Millions of new cases of cancer are diagnosed each year in Canada and the United States, and there are more cancer patients being treated as outpatients than ever before.
At Simon Pong Dentistry, we often get asked how pre-existing or untreated oral diseases can complicate cancer treatment and about the oral side effects of cancer. It is important for cancer patients and caregivers to understand the ways that cancer can affect your mouth.
Here are some key things to note:
- Chemotherapy may result in inflammation and ulcerations of the mucous membranes, lips, cheeks, and floor of the mouth which may cause pain, particularly when eating.
- Oral infections are common (viral, bacterial, fungal).
- Dry mouth is common due to the thickening, reduction, or absence of saliva flow.

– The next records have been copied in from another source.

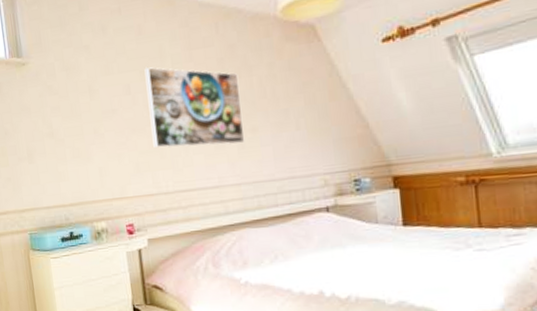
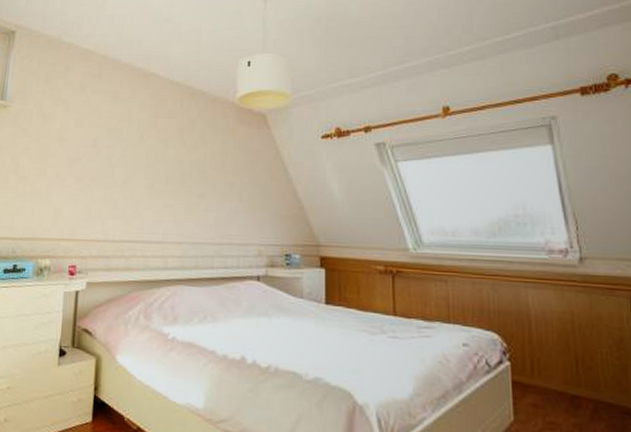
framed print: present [144,67,245,148] -> none [108,127,194,206]

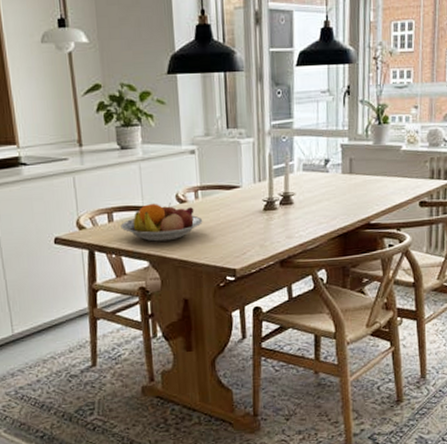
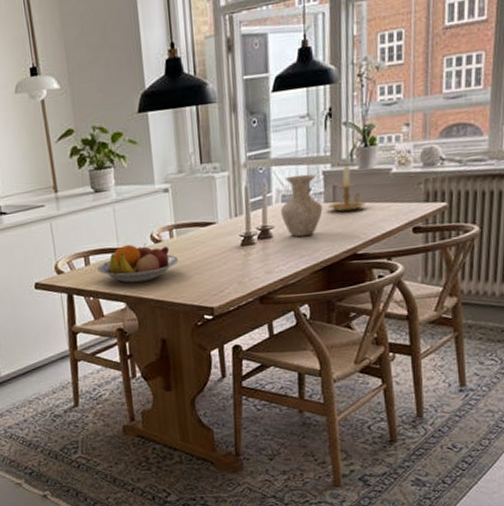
vase: none [302,146,340,205] -> present [281,174,323,237]
candle holder: none [344,140,379,184] -> present [327,164,366,212]

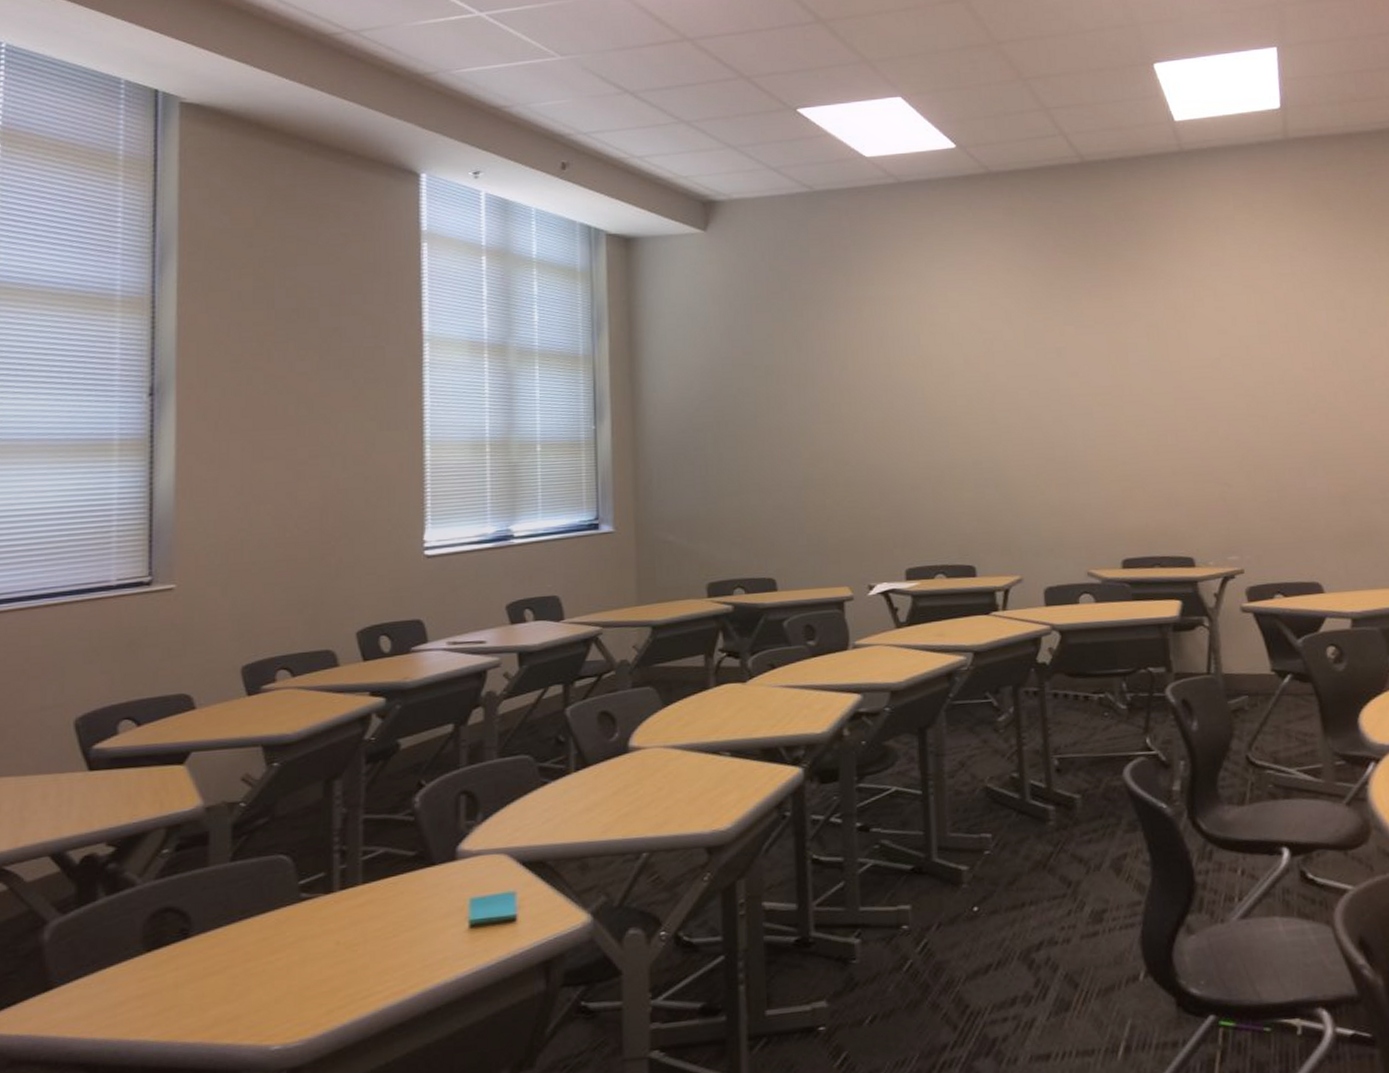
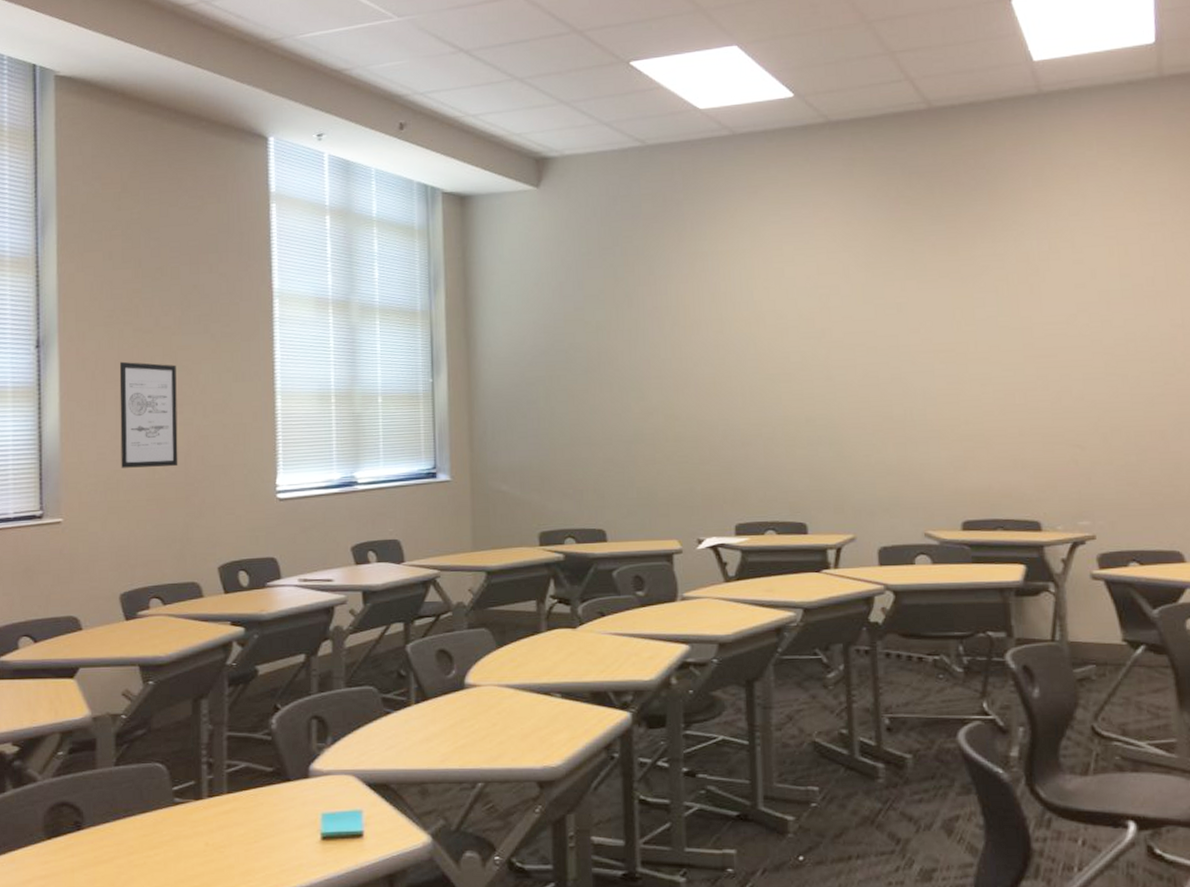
wall art: none [246,410,313,527] -> present [119,361,178,468]

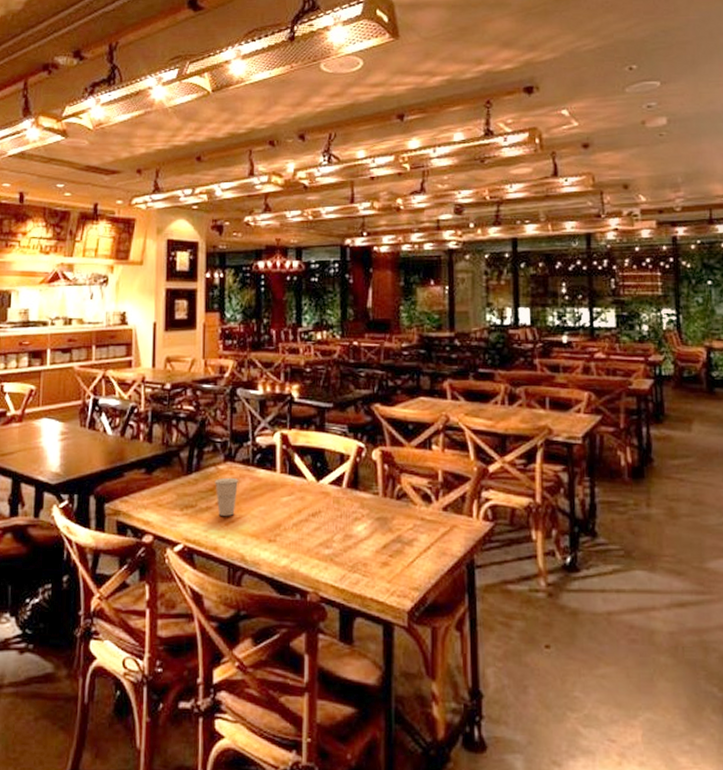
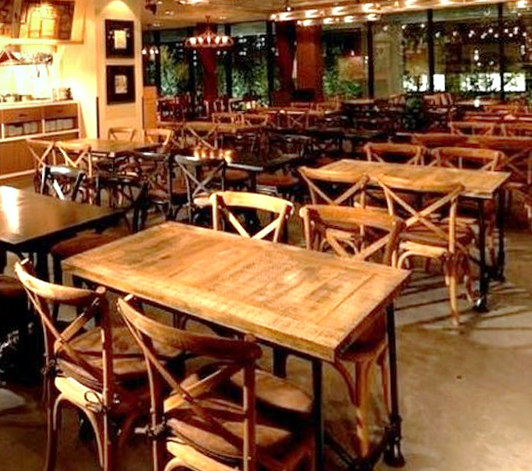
cup: present [215,477,239,516] -> none [158,235,180,269]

- Taste alteration may range from unpleasant to tasteless.
- Chemotherapy may cause neurotoxicity (toxicity in the nervous system) resulting in potentially persistent symptoms including burning pain, and toothache-like pain with no dental cause.
- Bleeding may increase from decreased levels of platelets and clotting factors.
- Radiation caries a life-long risk of dental decay which may begin three months following radiation therapy, or sooner.
Tips to reduce sensitivity and discomfort
- Fluoride treatment is recommended during and after radiation treatment. A high-potency fluoride gel is recommended over fluoride rinses, and it is recommended that fluoride gel is used with mouth trays. Individuals who may be reluctant to using trays can use a brush to apply the gel to the tooth surfaces.
- Use an extra soft toothbrush and fluoridated toothpaste.
- Use a new brush for each application to ensure that bacteria is not being re-introduced into the oral cavity.
- Avoid mouthwashes containing alcohol.
- Several days before the first radiation treatment, start a 10 minute application of 1.1% neutral pH sodium fluoride gel, or 0.4% stannous fluoride gel. If the patient has crowns, the neutral fluoride is recommended.
- Avoid spicy foods, acidic food and drinks, alcoholic beverages, candies, regular and diet soda pop, and tobacco.
- For sore gums, rinse with warm salt water (1/4 teaspoon to 1 cup of warm water). Avoid this suggestion if you are experiencing dry mouth.
Whatever your situation, it is important to maintain your dental appointments and update your health history with your dental team.